When I finally work up the motivation to wash my car, I take it to the commercial car wash because I live in an apartment building with no yard/driveway or hose I could use to do the job myself. And between the drought, ash from all-too-frequent wildfires, and the dirty city streets, it’s not long after I wash my car that I find it filthy once again.
Surely we can keep our cars clean without harming the planet. Can’t we?
Well, before we get into solution mode, let’s make sure what we’re doing is legal. In San Diego, where you’re writing from, Nick, a ban on washing vehicles at residences went into effect in June 2022. Commercial car washes, like you mention, are still legal.
San Jose is another city in California that has flat-out banned at-home car washing.
I am part of the Los Angeles branch of the Dot family and here the city permits us to wash our cars at home only if we use a hose that has an automatic shut-off nozzle, although I’ve never seen the hose police making the rounds to enforce this. This rule applies to many other California cities as well.
Like you, Nick, I assumed that those drive-through commercial car washes that dump torrents of water on our cars must be plenty more wasteful than me spraying down my car at home. So I spoke with the Los Angeles Department of Water and Power’s Manager of Water Resources Policy, Terrence McCarthy, to get the real dirt on cleaning our cars.
“The most efficient way is to take your car to a commercial conveyor car wash because the majority, if not all, of those car wash facilities in the city of Los Angeles will have some form of a recirculating system that filters and then reuses a good portion of the water,” McCarthy told me.
Good news for you, Nick, is that the city of San Diego also requires commercial car washes to recycle water.

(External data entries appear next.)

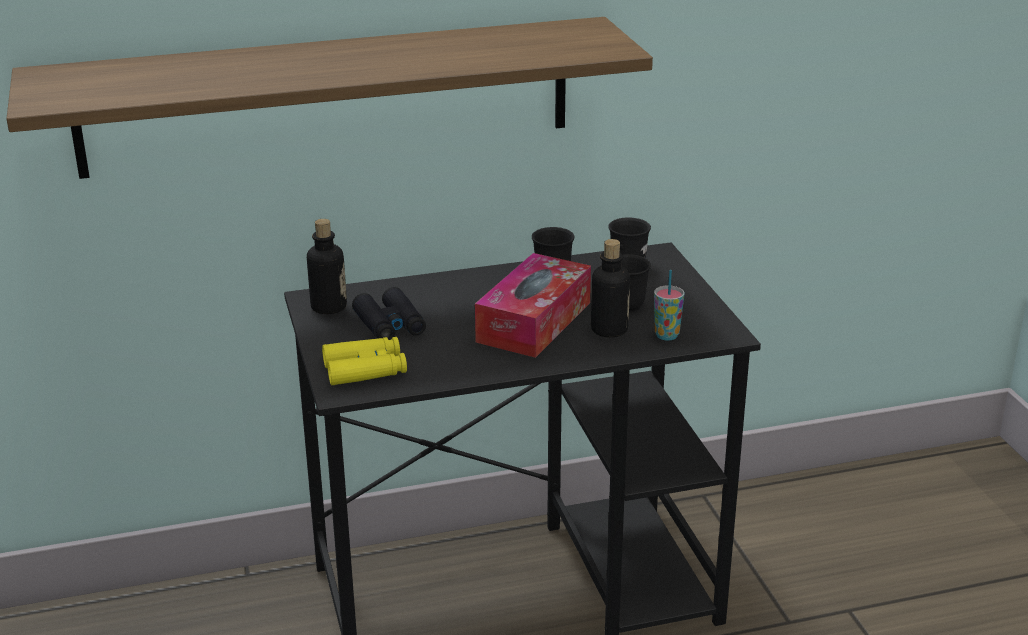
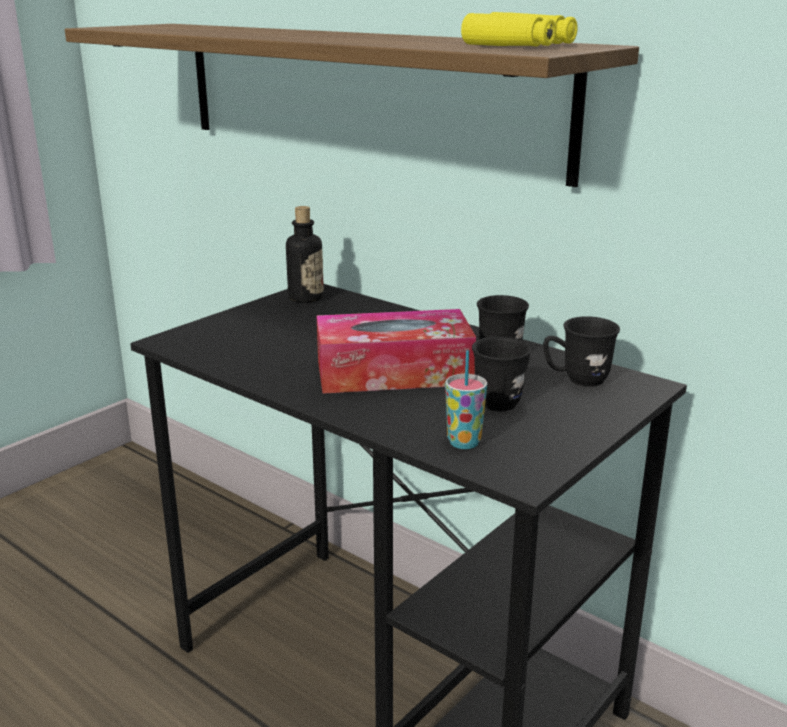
camera: 55 degrees right, 5 degrees down
yellow binoculars [322,337,407,385] -> yellow binoculars moved to [461,12,578,46]
black binoculars [352,287,426,340] -> none
bottle [591,239,630,337] -> none

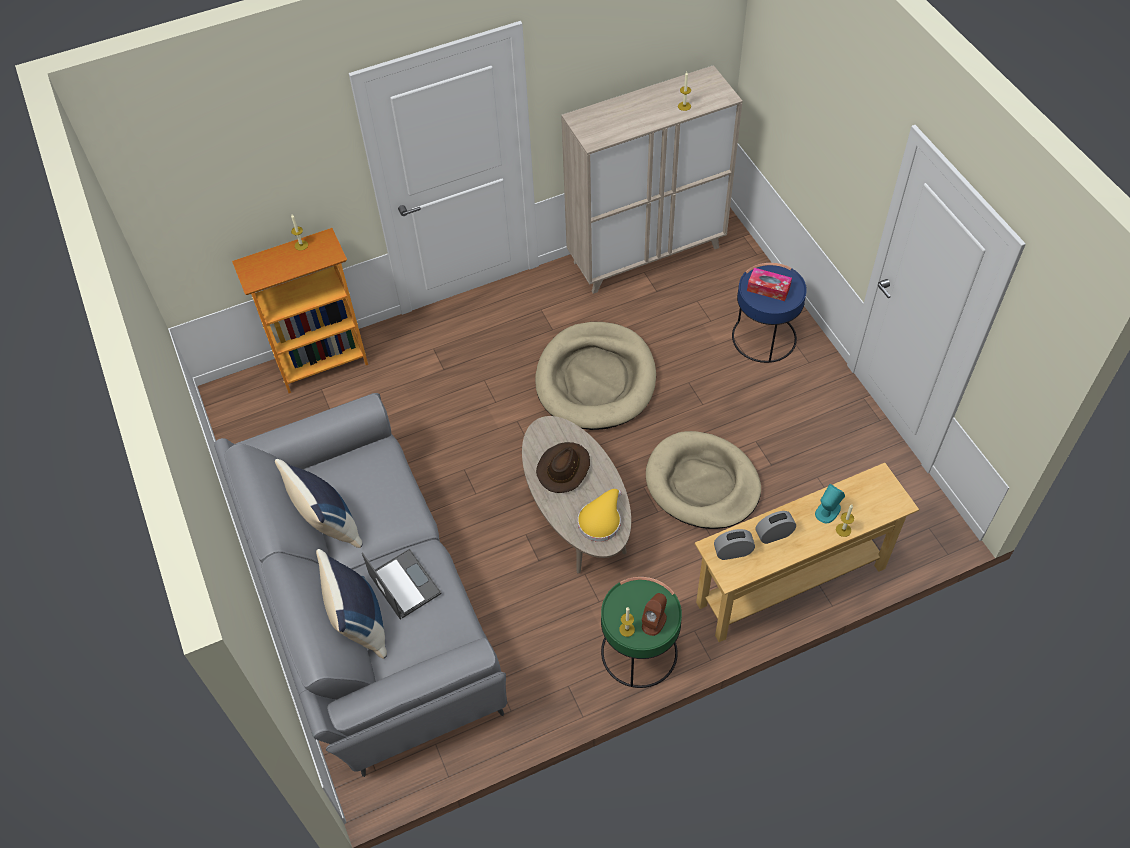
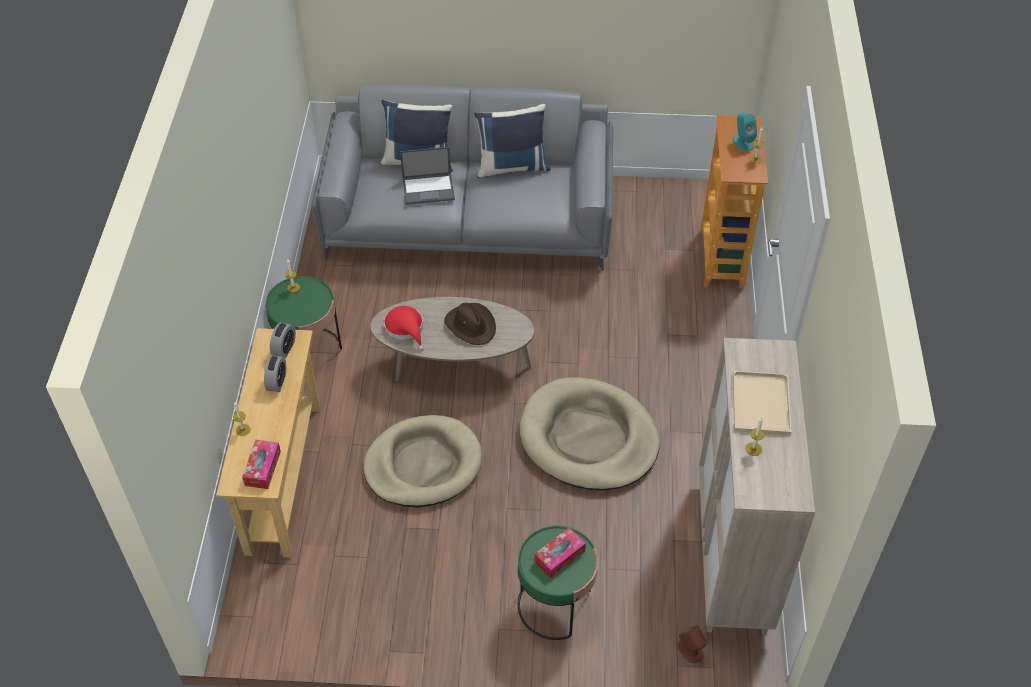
camera: 115 degrees right, 5 degrees down
yellow hat [578,489,622,542] -> red hat [384,306,424,351]
brown speaker [642,593,667,636] -> brown speaker moved to [678,625,707,663]
blue side table [732,263,807,363] -> green side table [518,526,598,640]
turquoise speaker [815,484,845,523] -> turquoise speaker moved to [733,113,757,152]
none -> tissue box [242,440,281,489]
none -> beige tray [733,370,792,435]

And good news for all clean-car-loving Californians is that the state signed a law in 2012 requiring all new commercial car washes to use at least 60% recycled water.

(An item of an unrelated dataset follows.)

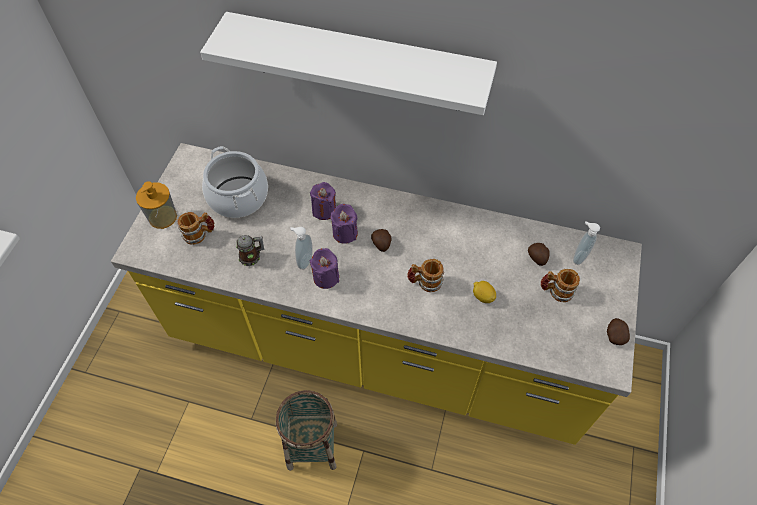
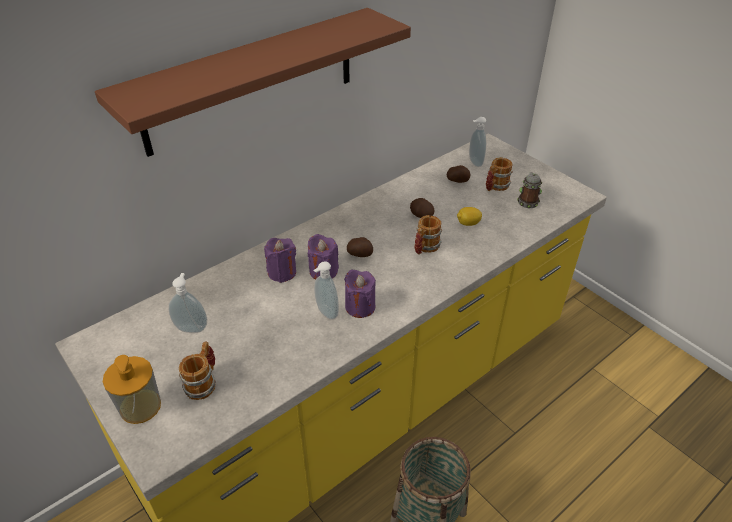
camera: 55 degrees left, 15 degrees down
white shelf [200,12,497,115] -> brown shelf [95,8,411,157]
cooking pot [202,146,268,218] -> soap dispenser [168,273,207,333]
mug [236,235,265,266] -> mug moved to [517,172,542,208]
potato [607,318,630,345] -> potato moved to [410,198,434,218]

How does this work, I wondered? “With a recirculating system, they can filter and then reuse that water without causing any impurities to come onto your vehicle when it goes through the conveyor car wash,” McCarthy said.
Now, I might have some fellow Californians reading this who live in cities that do not ban at-home car washing and, perhaps for the sake of convenience or to save a few bucks, are keen on washing their cars themselves. If that’s you, McCarthy gave me some tips to minimize water waste and negative environmental impact.
First of all, make sure to pick up some biodegradable soap. Although “biodegradable” doesn’t mean squat unless the product biodegrades in a relatively short amount of time. Bluedot loves Dr. Bronner’s car washing soap, if you need a recommendation. You should also use a shut-off nozzle (whether or not it’s the law) and minimize the amount of times you rinse your car.
Divert the water to your drought-stricken plants, McCarthy recommends, but, again, ensure the soap isn’t harmful.
Nonetheless, giving your local car wash some business will be more water efficient. But even with their recycling systems, they are going to waste some water, and McCarthy urges moderation.
“We want to make water-use efficiency a permanent way of behavior in Los Angeles, so we would say wash your car only when you feel it’s necessary simply because we want to preserve that resource,” McCarthy said.
If you can bear it, letting your car gather a bit of dust before its next wash won’t hurt anyone. Unless, of course, you can’t see out your front window.